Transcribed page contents
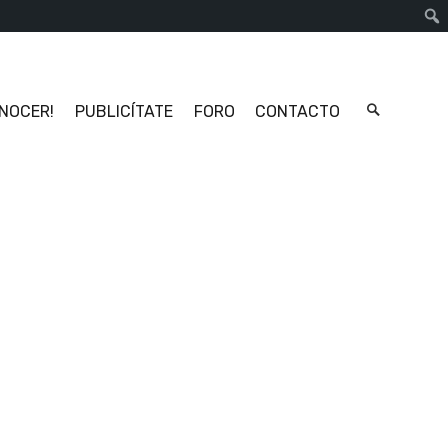
Busc
ONOCER!
PUBLICÍTATE
FORO
CONTACTO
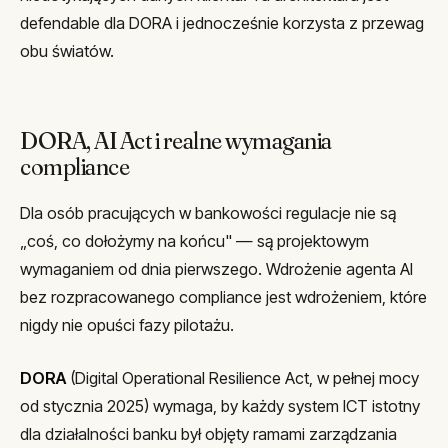
defendable dla DORA i jednocześnie korzysta z przewag
obu światów.
DORA, AI Act i realne wymagania
compliance
Dla osób pracujących w bankowości regulacje nie są
„coś, co dołożymy na końcu" — są projektowym
wymaganiem od dnia pierwszego. Wdrożenie agenta AI
bez rozpracowanego compliance jest wdrożeniem, które
nigdy nie opuści fazy pilotażu.
DORA
(Digital Operational Resilience Act, w pełnej mocy
od stycznia 2025) wymaga, by każdy system ICT istotny
dla działalności banku był objęty ramami zarządzania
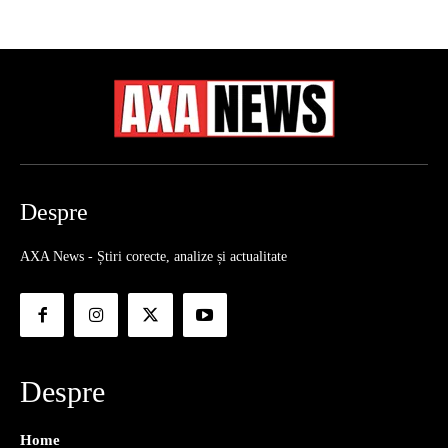
Despre
AXA News - Știri corecte, analize și actualitate
Despre
Home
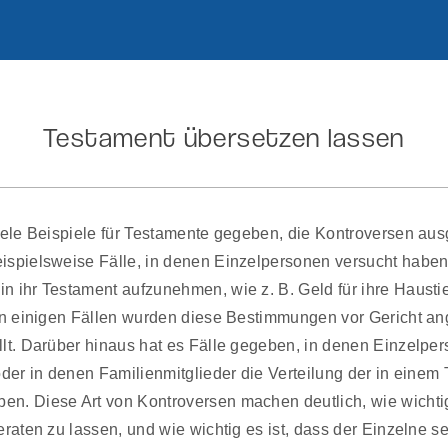
Testament übersetzen lassen
iele Beispiele für Testamente gegeben, die Kontroversen aus
ispielsweise Fälle, in denen Einzelpersonen versucht habe
 ihr Testament aufzunehmen, wie z. B. Geld für ihre Haustie
In einigen Fällen wurden diese Bestimmungen vor Gericht ang
lt. Darüber hinaus hat es Fälle gegeben, in denen Einzelpe
oder in denen Familienmitglieder die Verteilung der in einem
. Diese Art von Kontroversen machen deutlich, wie wichtig 
raten zu lassen, und wie wichtig es ist, dass der Einzelne sei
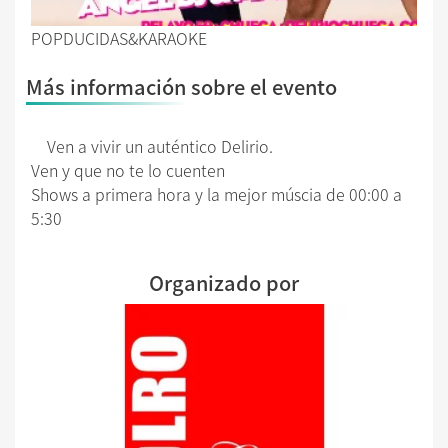
POPDUCIDAS&KARAOKE
Más información sobre el evento
Ven a vivir un auténtico Delirio.
Ven y que no te lo cuenten
Shows a primera hora y la mejor múscia de 00:00 a
5:30
Organizado por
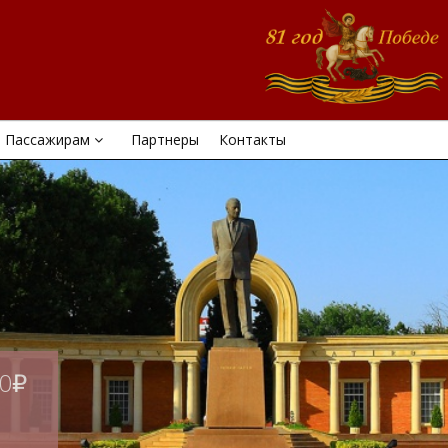
Пассажирам
Партнеры
Контакты
00₽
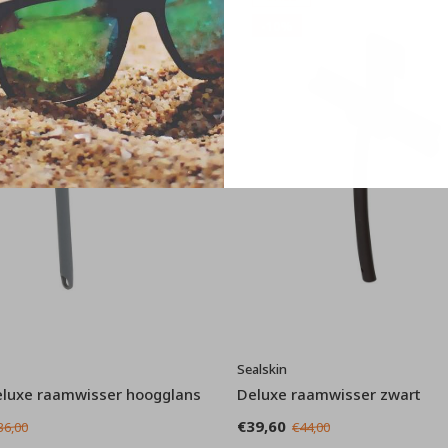
-10%
Sealskin
luxe raamwisser hoogglans
Deluxe raamwisser zwart
€39,60
36,00
€44,00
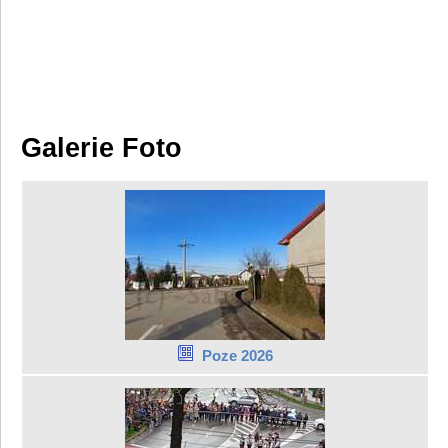
Galerie Foto
Poze 2026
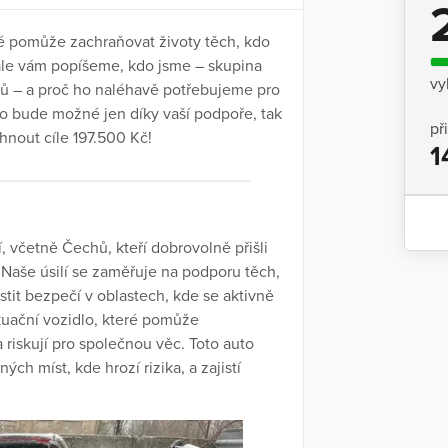
ré pomůže zachraňovat životy těch, kdo
Dále vám popíšeme, kdo jsme – skupina
vy
hů – a proč ho naléhavě potřebujeme pro
to bude možné jen díky vaší podpoře, tak
př
hnout cíle 197.500 Kč!
1
 včetně Čechů, kteří dobrovolně přišli
Naše úsilí se zaměřuje na podporu těch,
tit bezpečí v oblastech, kde se aktivně
kuační vozidlo, které pomůže
a riskují pro společnou věc. Toto auto
 míst, kde hrozí rizika, a zajistí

*TASK OBJECTIVE:*
Only a number is wanted here: the tally of lines in the entries that include the word "raamwisser".

*ANSWER TO THE EXERCISE:*
2